I found this Olympiad style combinatorics problem. Does anybody know how to solve it?
Let $n\geq2$ be a natural number. An $n\cdot n$ grid is drawn on a board and each field with one of the numbers $-1$ or $+1$ labeled. Then the $n$ row sums and also the $n$ column sums is calculated and the sum $S_n$ of all these $2n$ sums is determined.
(a) Show that for no odd number $n$ there is a label with $S_n = 0$.
(b) Show that if $n$ is an even number, then there are at least six different labels with $S_n = 0$.

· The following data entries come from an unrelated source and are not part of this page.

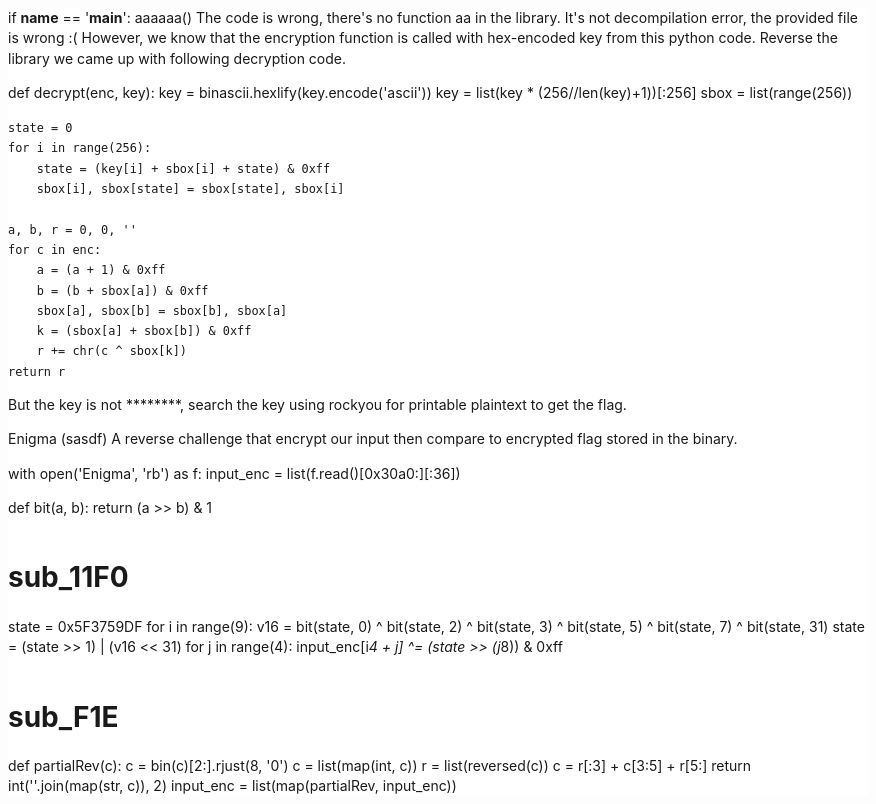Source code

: if __name__ == '__main__':
    aaaaaa()
The code is wrong, there's no function aa in the library. It's not decompilation error, the provided file is wrong :( However, we know that the encryption function is called with hex-encoded key from this python code. Reverse the library we came up with following decryption code.

def decrypt(enc, key):
    key = binascii.hexlify(key.encode('ascii'))
    key = list(key * (256//len(key)+1))[:256]
    sbox = list(range(256))

    state = 0
    for i in range(256):
        state = (key[i] + sbox[i] + state) & 0xff
        sbox[i], sbox[state] = sbox[state], sbox[i]

    a, b, r = 0, 0, ''
    for c in enc:
        a = (a + 1) & 0xff
        b = (b + sbox[a]) & 0xff
        sbox[a], sbox[b] = sbox[b], sbox[a]
        k = (sbox[a] + sbox[b]) & 0xff
        r += chr(c ^ sbox[k])
    return r
But the key is not ********, search the key using rockyou for printable plaintext to get the flag.

Enigma (sasdf)
A reverse challenge that encrypt our input then compare to encrypted flag stored in the binary.

with open('Enigma', 'rb') as f:
    input_enc = list(f.read()[0x30a0:][:36])

def bit(a, b):
    return (a >> b) & 1

# sub_11F0
state = 0x5F3759DF
for i in range(9):
    v16 = bit(state, 0) ^ bit(state, 2) ^ bit(state, 3) ^ bit(state, 5) ^ bit(state, 7) ^ bit(state, 31)
    state = (state >> 1) | (v16 << 31)
    for j in range(4):
        input_enc[i*4 + j] ^= (state >> (j*8)) & 0xff

# sub_F1E
def partialRev(c):
    c = bin(c)[2:].rjust(8, '0')
    c = list(map(int, c))
    r = list(reversed(c))
    c = r[:3] + c[3:5] + r[5:]
    return int(''.join(map(str, c)), 2)
input_enc = list(map(partialRev, input_enc))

The (a) part is easy. First, note that $S_n = 2 A_n$, where $A_n$ is the sum of all $n²$ numbers in the grid. Then, note that if $n$ is odd, then also $A_n$ must be odd. To see this, you can consider the invariant (an Olympiad concept) of the parity of $A_n$. Whatever the label is, when you consider $A_n$ you are adding up $n²$ odd numbers (+1 or -1), so the sum must be odd. Finally, if $A_n$ is odd it cannot be zero, so also $S_n$ cannot be 0.
The part (b) is constructive. You should find at least 6 labels for which $A_n$ is zero. Try starting from a 2x2 board.
$$\begin{bmatrix} +1 & -1 \\ +1 & -1 \end{bmatrix}, \ \begin{bmatrix} +1 & -1 \\ -1 & +1 \end{bmatrix}, \ \begin{bmatrix} +1 & +1 \\ -1 & -1 \end{bmatrix}$$
and so on...